Re: Problem Domains and Multiple Disciplines
by geekgrrl (Pilgrim) on Aug 31, 2004 at 18:15 UTC
    Hmmmm... I like what you say in general, but I have to complain about your treatment of women in your anecdote. I'm not sure if you realize the condescending treatment of "George's girlfriend".
    1. She is only known by her relationship to George. She could have been referred to as a team member with a name, say Anna. You might as well have called her "the missus", or "the little lady."
    2. She "knew enough" to code and debug the programs. Like once you have written the algorithm the code practically writes itself. Only if you are a brilliant programmer, perhaps. There are lots of issues after the design stage - what language to implement the algorithm it, getting it to actually work, etc.
    3. Why did you have to explain her credentials at all? You didn't mention that George was a senior Math major and that is why he was a brilliant algorithmist.
    I'm pretty sure you didn't mean any harm, of course, but I thought I should point this out nevertheless.
      The comment meant to say that she was a freshman who knew the mechanics of using a computer to enter and manipulate code, but did not have the experience to solve complicated problems and develop new algorithms on the fly. The story as I heard it had a girl in the typist's role, so that is how I retold it. It would have been just as meaningful if I replaced "George's girlfriend" with "George's freshman typist". It most definitely would have been less insulting, and I'll retell it as such, in the future. The reason for describing her credentials was to cast her in the role of the "codeslinger" and to cast 'George' in the role of the "algorithm master", as per the OP.
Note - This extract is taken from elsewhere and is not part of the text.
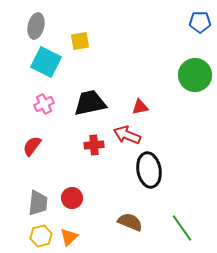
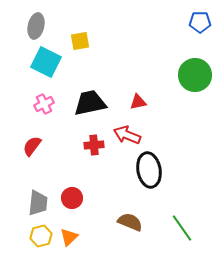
red triangle: moved 2 px left, 5 px up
      A similar story happened with me as the main character. My last semester at college also had the ACM contest occurring within it. This year, we only had four students interested in "wasting" a Saturday afternoon on programming tasks. There was me, the resolute (dissolute?) super-senior and three other students, who had less combined semesters in college than I did by myself. (I was on my 9th in 5-and-a-half years, if you're wondering.) So, we divided the teams up as so - I was team A and they were team B. Out of some 54 teams in our division, I came in 9th, solving 5 problems and having a solution for the 6th. I would've solved six and come in 4th had I realized that int on Windows was 2 bytes long, not the four I was used to from Unix. Tracking that down lost me 30 minutes and about 70 points. The other team solved 2 problems and had solutions for 2 more.
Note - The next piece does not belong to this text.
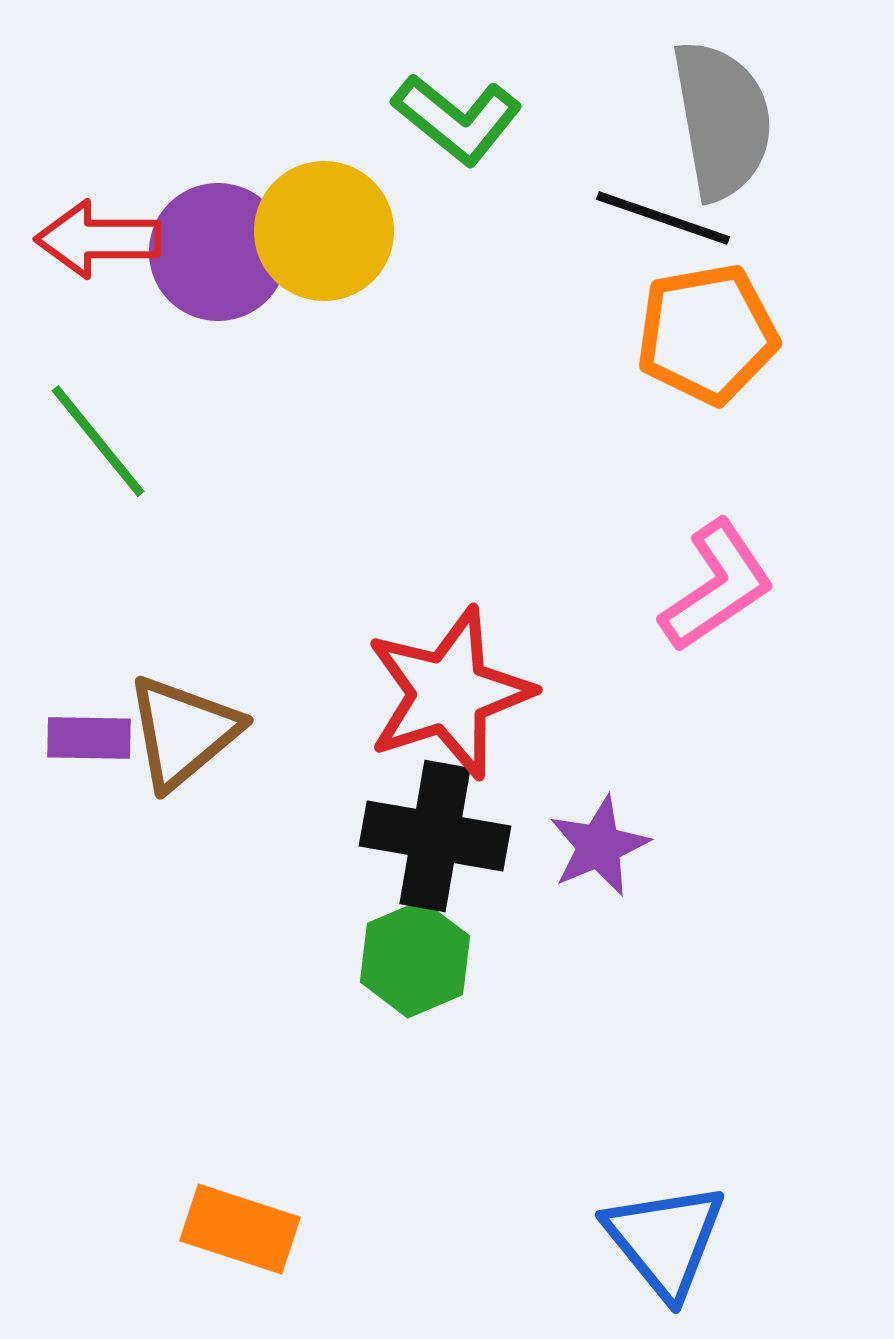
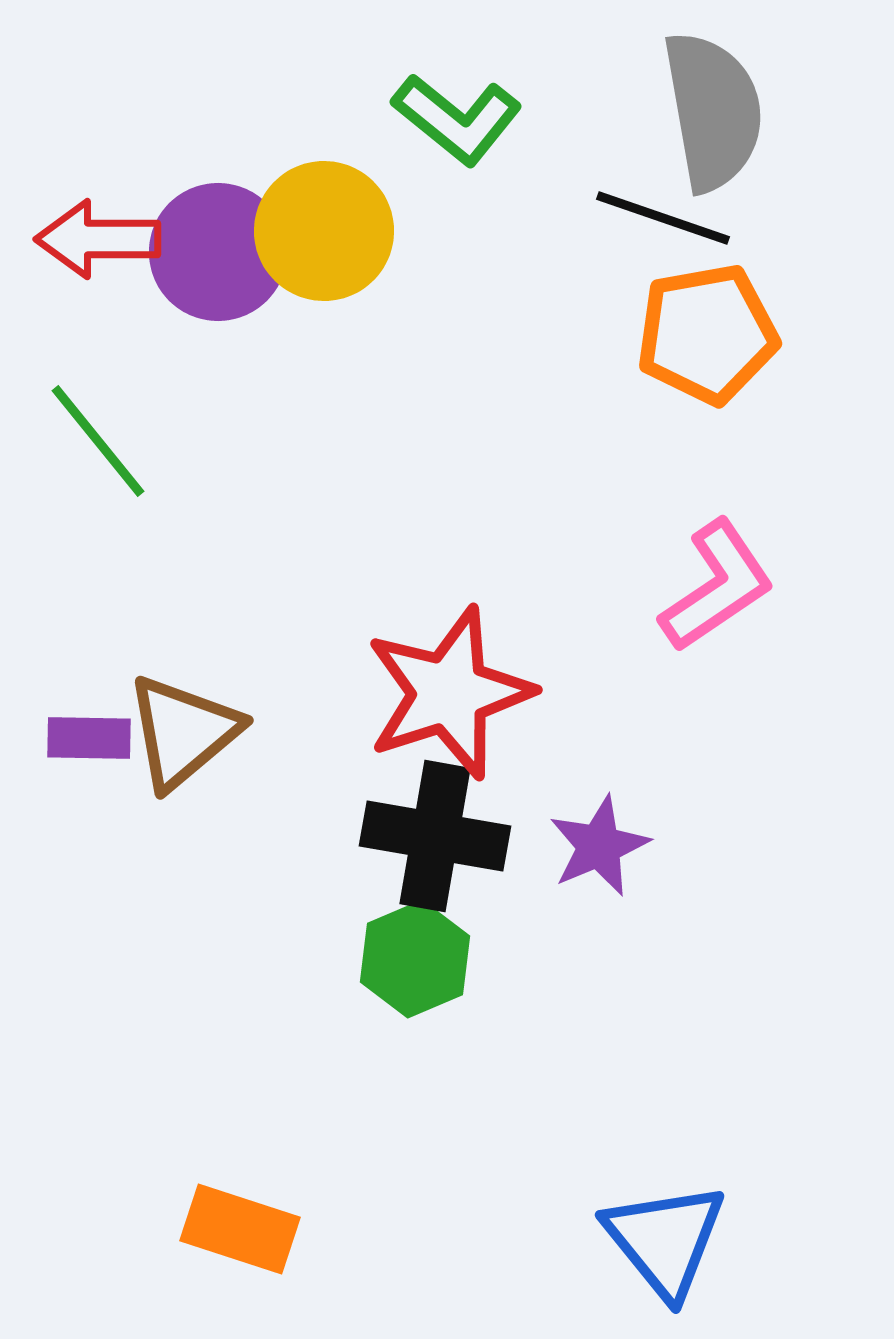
gray semicircle: moved 9 px left, 9 px up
      The only difference between me and the members of team B was exposure to over a hundred algorithms and techniques they had never seen. That's the same difference that 'George' had over his teammates, including his girlfriend / typist. (She later went on to be a valued member of subsequent ACM contest teams from my school, graduated with a 3.7 GPA in computer science, and was a close friend of mine.)

      ------
      We are the carpenters and bricklayers of the Information Age.

      Then there are Damian modules.... *sigh* ... that's not about being less-lazy -- that's about being on some really good drugs -- you know, there is no spoon. - flyingmoose

      I shouldn't have to say this, but any code, unless otherwise stated, is untested

      Since the contest some things have changed... Most importantly George has had a series of transgender procedures and his girlfriend (GF) was the recipient of the removed appendage(s). Because of this gender swap she (GF->BF) now takes the lead in all intellectual contests while George (Georgia) does the grunt work of coding.